Guadeloupe is a large butterfly-shaped island full of french people, and cheese. Just south of the mainland lie Les Saintes. They are a series of small, beautiful islands only accessible by boat. One of the islands, Terre de Haut, allows you to clear in, and I made my way there first. There was some sort of extended lunch break going on when I arrived at the office, so I sat down on a bench outside with my book to wait. Presently, a ferrety man slouched up to me and sat down on the other end of the bench. He introduced himself in french, and I happily indicated that I couldn’t understand him. Unfortunately, he spoke english as well. He began the conversation by kindly suggesting that I shouldn’t get any more tattoos because they’re not ladylike. I made a ladylike grunt, and told him that I actually had forgotten, but I didn’t speak English either. The Ferret ignored this comment and asked if I needed a guide for the island. Luckily at that moment the building re-opened, and I curtseyed my way out.
With the exception of my gentleman friend, I found Les Saintes to be charming and handsome. There were more cats than people (always a good sign), and I didn’t have to walk more than five minutes from any point on the island to arrive at an ice cream parlor. After a few happy days, I made my way to the big island of Guadeloupe.
Guadeloupe has an excellent bus system. It does not, however, have any sort of online schedule or list of bus routes. The tourist office ladies confirmed that there’s no printed schedule either, but that the busses will stop anywhere for you as long as you flag them down. Further south in the Caribbean, this system works really well. Instead of big busses, there are minivans with the names of their major destinations on a card in the front window. In Guadeloupe, each large city-bus had a very informative number and nothing else.
I memorized the name of the town I was aiming for and the phrase: “are you go here?” Stationing myself by an official-looking palm tree, I waited for my first victim. After several minutes, an orange bus trundled down the road and I flagged it down. Stepping aboard, I asked the driver my question. He couldn’t understand the name of the town I was trying to pronounce, so I whipped out my phone and pointed to the map. The driver pulled a pair of reading glasses from his shirt pocket and squinted at the tiny screen.
He opened the doors, and I stepped back out. Another bus passed, and I played the same charade. Then, a third. Just when I was about to give up, I found my magical orange chariot: 22B. I crossed my fingers that I had pronounced the name of the town correctly, and sat back to see where I would end up. Miraculously, I arrived where I had intended. At the end of the day, there was a brief moment of panic when I forgot which bus line to ride home. But I was good at bus roulette at that point. I only went through two busse before I found the right one. Progress. That’s all I ask for.
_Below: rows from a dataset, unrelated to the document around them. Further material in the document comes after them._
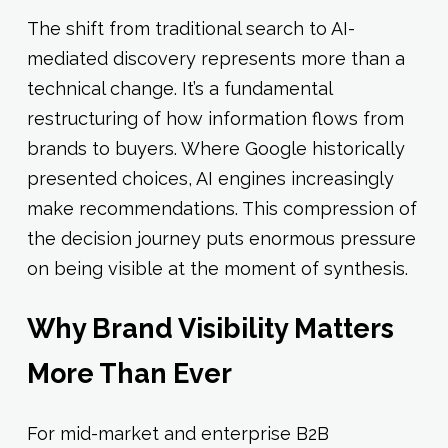
The shift from traditional search to AI-
mediated discovery represents more than a
technical change. It’s a fundamental
restructuring of how information flows from
brands to buyers. Where Google historically
presented choices, AI engines increasingly
make recommendations. This compression of
the decision journey puts enormous pressure
on being visible at the moment of synthesis.
Why Brand Visibility Matters
More Than Ever
For mid-market and enterprise B2B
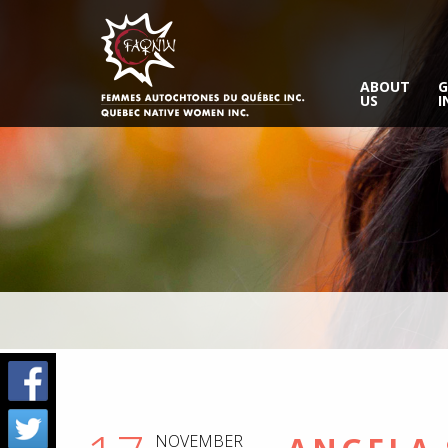
ABOUT
G
US
I
NOVEMBER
Although Guadeloupe is beautiful and friendly, I started to feel lonely after a week. The language barrier made it almost impossible to make friends, and I was developing an unhealthy dependence on baguettes. It was time to clear out and move on. The clearance process in the French islands is the most relaxed of any other country I’ve been to. Usually there’s a computer at the back of the local marine hardware store. You filll out an online form, and bring it to the front desk. The hardware cashier stamps it, and sometimes even checks your passport. At Les Saintes I had cleared in at an internet cafe. Assuming the procedure would be the same in the town where I was clearing out, I didn’t bother smartening up. I had to take a bus into the next town, and was planning on spending the day hiking around. Since I only have three nice shirts, I try to save them for special occasions.
Checking the map, I saw that customs was located inside a town-sized marina. Paved paths snaked around ornamental trees and perfectly manicured grass. Everyone was wearing polo shirts and seemed to be in a hurry. I looked down at my flip flops, which I had recently repaired with 5200 caulk and seine twine. Thank god I’d fixed them! It would be so embarrassing if people noticed my shoes were falling apart.
At the end of an elegant path stood a round building called the Captainery. I paused to take a sip of water and wipe the sweat off my face before entering. There was a sign on the door in English and French that read: Formal Clothing Only. This was probably a mistranslation of the classic: no shirt, no shoes, no service. I pushed open the door and was dazzled by a shiny floor and giant counter. Oh good. If I stood close to the counter, no one would notice the glue line around the bottom of my flip flops. One of the coiffed secretaries pushed over a stack of papers, and pointed to a little desk across the room. I sat down. As I reached into my bag for a pen, I noticed that the floor was wet. I lifted my bag up, thinking I’d set it in a puddle. Ha! They call themselves fancy, but their floor leaks! A steady dripping now splashed from my bag into the puddle. I looked behind me and noticed a line of water from the counter to my chair. Then I looked in my bag and noticed the now empty water bottle. I’ve never filled out a form faster. Sloshing back over to the counter, I pushed my damp papers across to the secretary. My pack remained hidden under the mercifully imposing counter. I smiled my best smile, and tried to act like I wasn’t leaking water all over the spotless Captainery. The sweet sound of an official stamp filled my ears, and I scuttled out before anyone changed their mind. Once outside the door, I turned my bag upside down, and a little waterfall gently flowed out onto the perfectly manicured lawn.